Where do I even begin?!
The past couple of weeks have been nothing less than a crazy whirl wind - like the kind Dorothy had. I keep waiting to wake up in my bed with some friends around me and say, "Wait you were there too! You were on stage with me at Lolla! You were in a pool! You sat next to me on a plane and made me an awesome playlist on my iPhone!" ....or something like that. The only difference is this - I know that the past few weeks have been awesome, stressful, nonstop and I won't be waking up telling tales of scarecrows, lions, and men made of tin. (maybe a few witches but hey...)
Sadly, I took my last trip of the summer to Chicago and finally got to meet Lil' Baby. He's precious, perfect, and it kills me that I can't squeeze his little toes everyday. Thank God for my darling sister and her iPhone. I'm no techy, but since July 23rd my appreciation for technology has grown leaps and bounds.
I also attended Lollapalooza. There really aren't even enough words to describe that whole adventure. I made some new friends and am really looking forward to what the future has in store. As if I needed more reasons to love Chicago, my second love, my second city.
This trip really got some wheels turning in my head, and one thought that just won't go away is -WTF?! How the hell are some people able to cheat on their significant other?! I mean, the only relationship I've been in for a while is with the city I love so much and all this talk about Chicago and leaving my heart there has made me feel sooooooo horribly guilty. AND it's a city. A CITY!

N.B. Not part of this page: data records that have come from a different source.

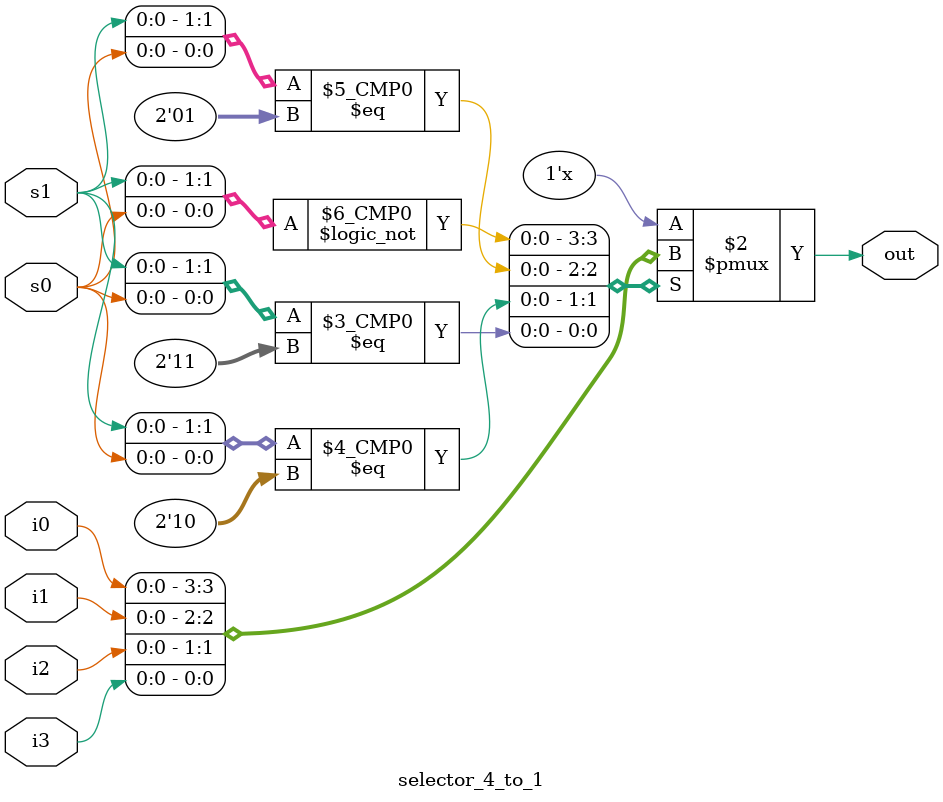
<source format=v>
module selector_4_to_1(out,i0,i1,i2,i3,s1,s0);
	input i0,i1,i2,i3,s1,s0;
	output out;

	reg out;
	
	always @(i0,i1,i2,i3,s1,s0)
		begin
			case({s1,s0})
			2'b00: out=i0;
			2'b01: out=i1;
			2'b10: out=i2;
			2'b11: out=i3;
			endcase
		end
		
endmodule

</source>
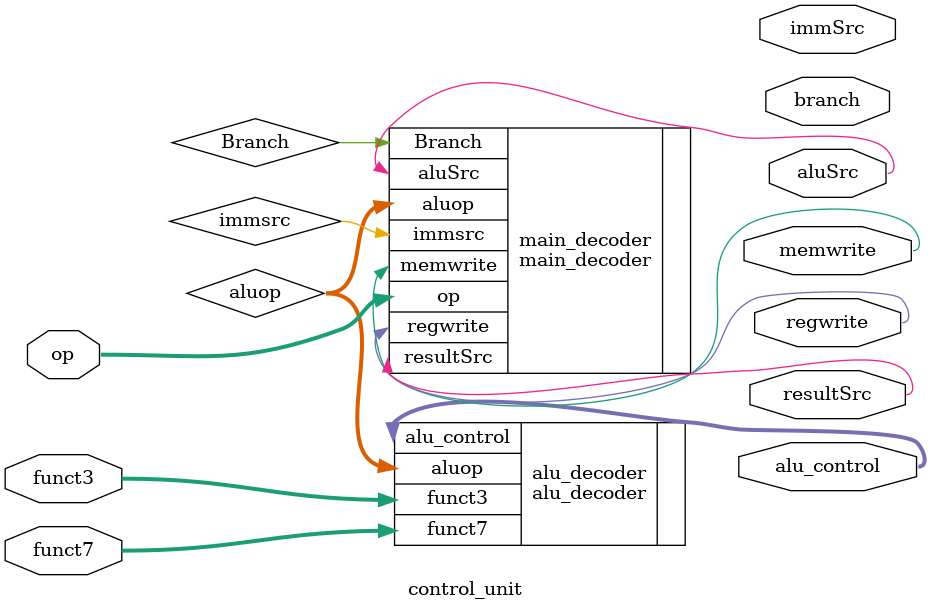
<source format=v>
`include "alu_decoder.v"
`include "main_decoder.v"


module control_unit(
    input [6:0] op,funct7,
    input [2:0]funct3,
    output regwrite,aluSrc,memwrite,resultSrc,branch,
    output [1:0]immSrc,
    output [2:0]alu_control
 );


    
    wire [1:0]aluop;

    main_decoder main_decoder(
                .op(op),
                .regwrite(regwrite),
                .immsrc(immsrc),
                .memwrite(memwrite),
                .resultSrc(resultSrc),
                .Branch(Branch),
                .aluSrc(aluSrc),
                .aluop(aluop)
    );

    alu_decoder alu_decoder(
                            .aluop(aluop),
                            .funct3(funct3),
                            .funct7(funct7),
                            .alu_control(alu_control)
    );


endmodule


</source>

This city has never wronged me, never left me feeling alone, and always always encouraged me to strive for more without feeling like I was on the road to no where. AND what do I do? Cry the moment I hear the "ding" on an airplane and even more so when I hear the words that have always been so comforting, "Welcome to Austin, TX."
Maybe it's the heat Texas is trying to kill me with. Maybe it's Lil Baby. Maybe it was all the music and zha-zha-zhu in Grant Park during Lollapalooza (and after)....I'm not sure what it is, but it's something. And that something is haunting. Maybe it will fade with summer the way so many romances do. If that's the case it may be a while. Either way, I love you Austin, but something else fits too...maybe...we'll see.